13. The apparatus of any of claims 9-12, wherein the object detection module comprises:

the spatial position obtaining sub-module is used for obtaining the corresponding spatial position of the initial detection frame in the BEV scene based on the equipment internal parameters of each image acquisition equipment;

a second BEV feature determination submodule, configured to determine, based on the scene BEV feature, a second BEV feature corresponding to the obtained spatial position;

a target detection sub-module to detect a detection target in the captured image based on the second BEV feature and the obtained image if the second BEV feature is a BEV feature characterizing the target.

14. The apparatus of claim 13, wherein,

the spatial position obtaining submodule is specifically configured to obtain, based on device internal parameters of each image acquisition device, a first spatial position corresponding to the initial detection frame in the BEV scene and a second spatial position within a second preset range of the first spatial position;

the second BEV feature determination sub-module is specifically configured to determine, based on the scene BEV feature, a first sub-BEV feature corresponding to the first spatial position and a second sub-BEV feature corresponding to the second spatial position, and perform weighted fusion on the determined first sub-BEV feature and the second sub-BEV feature to obtain a second BEV feature.

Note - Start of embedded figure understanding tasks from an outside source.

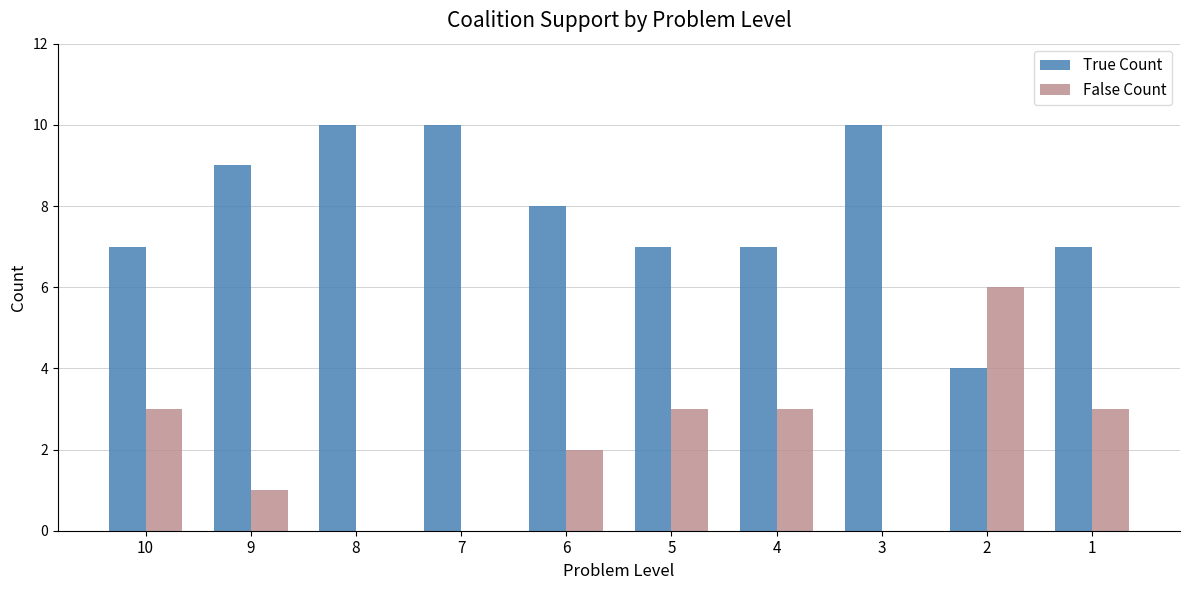

What value does the True Count series have at 7?

10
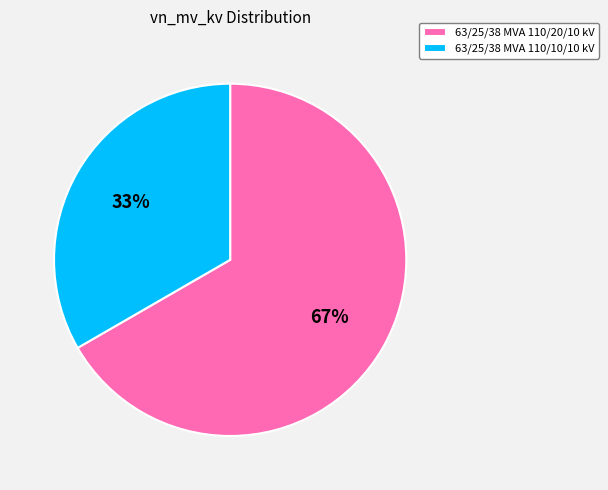

How many segments does this pie chart have?

2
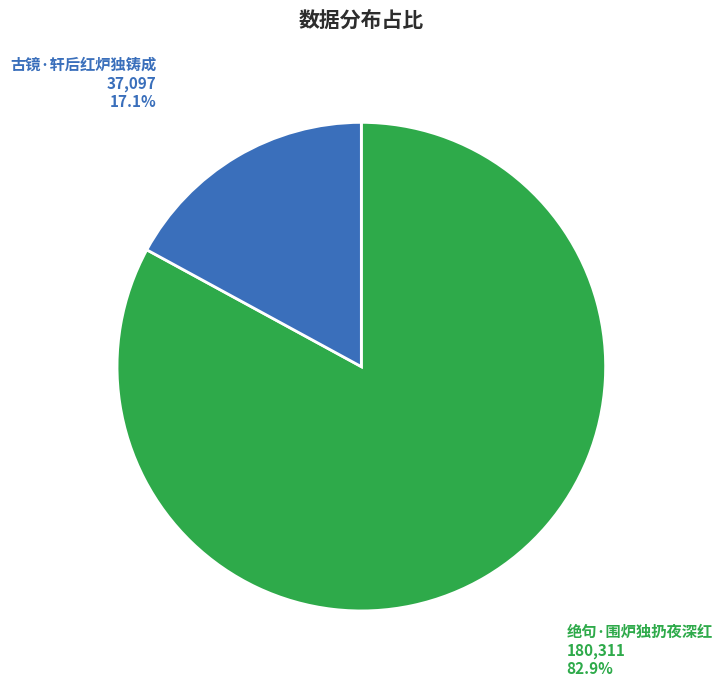

Count the number of slices in the pie.

2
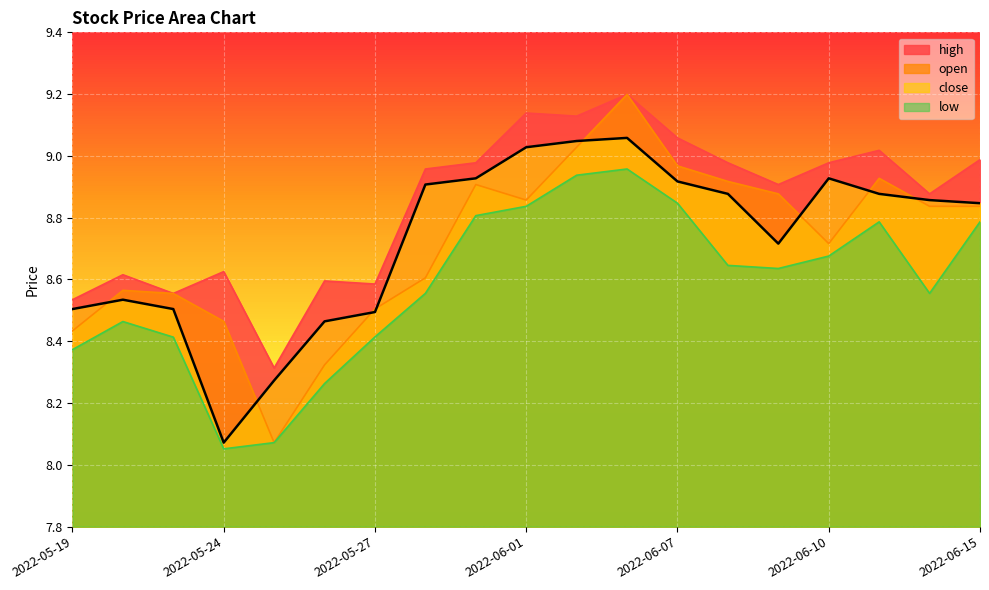

In high, how many points are higher than both neighbors (excluding endpoints)?

6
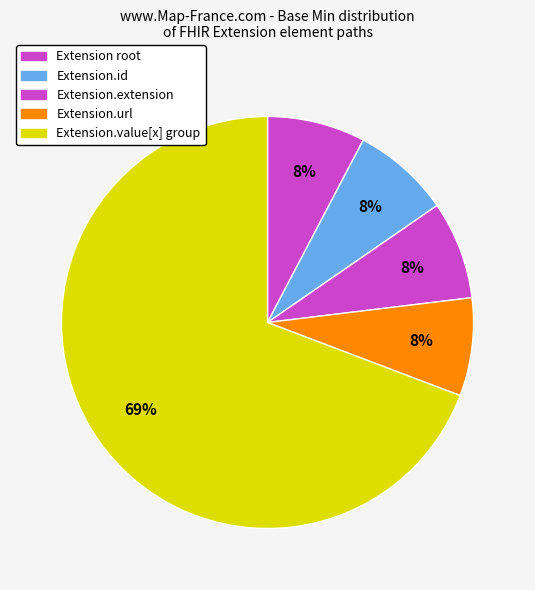

Count the number of slices in the pie.

5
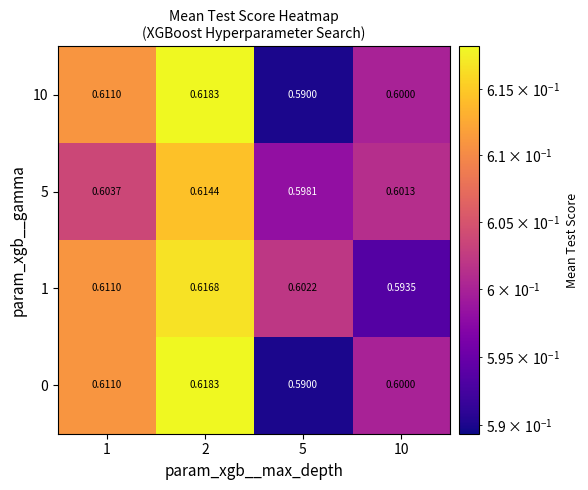

Is the value of 1 at 2 greater than the value of 10 at 5?

Yes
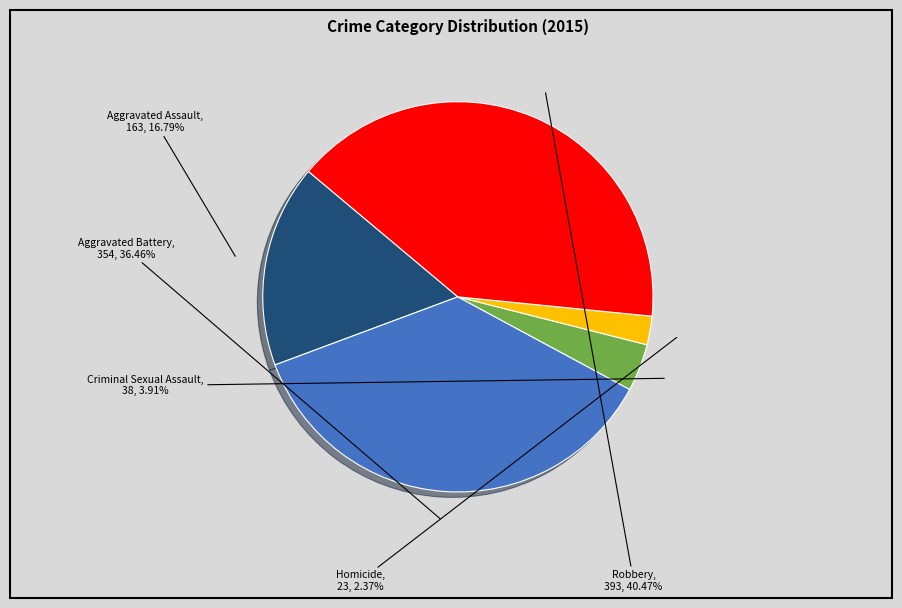

Is there a majority slice in this chart?

No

15. A model training apparatus comprising:

a sample input module, configured to input the sample BEV characteristics into a preset neural network model for target detection, so as to obtain a target detection result output by the neural network model, where the neural network model includes: a thermodynamic diagram generation network layer for generating a thermodynamic diagram, wherein a response value of each position in the thermodynamic diagram represents a probability that a sample target exists at each position in the BEV scene, the target detection result is obtained according to each sample initial detection frame, and each sample initial detection frame is determined based on the thermodynamic diagram;

the difference obtaining module is used for obtaining a first difference between each sample initialization detection frame and an annotation frame in the obtained sample image and a second difference between the thermodynamic diagram and a sample thermodynamic diagram generated based on the annotation frame in the obtained sample image;

16. The apparatus of claim 15, wherein,

the difference obtaining module is specifically used for determining each target marking frame closest to the distance between each initial detection frame and each target marking frame; and obtaining a first difference between each initial detection frame and the corresponding target labeling frame and a second difference between the thermodynamic diagram and a sample thermodynamic diagram generated based on the labeling frames in the obtained sample image.

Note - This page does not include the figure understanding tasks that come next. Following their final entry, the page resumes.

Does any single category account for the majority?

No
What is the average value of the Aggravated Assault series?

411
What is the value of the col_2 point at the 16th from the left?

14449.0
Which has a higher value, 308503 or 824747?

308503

17. An electronic device, comprising:

at least one processor; and

the memory stores instructions executable by the at least one processor to enable the at least one processor to perform the method of any one of claims 1-6 or 7-8.

18. A non-transitory computer readable storage medium having stored thereon computer instructions for causing the computer to perform the method of any of claims 1-6 or 7-8.

19. A computer program product comprising a computer program which, when executed by a processor, implements the method of any one of claims 1-6 or 7-8.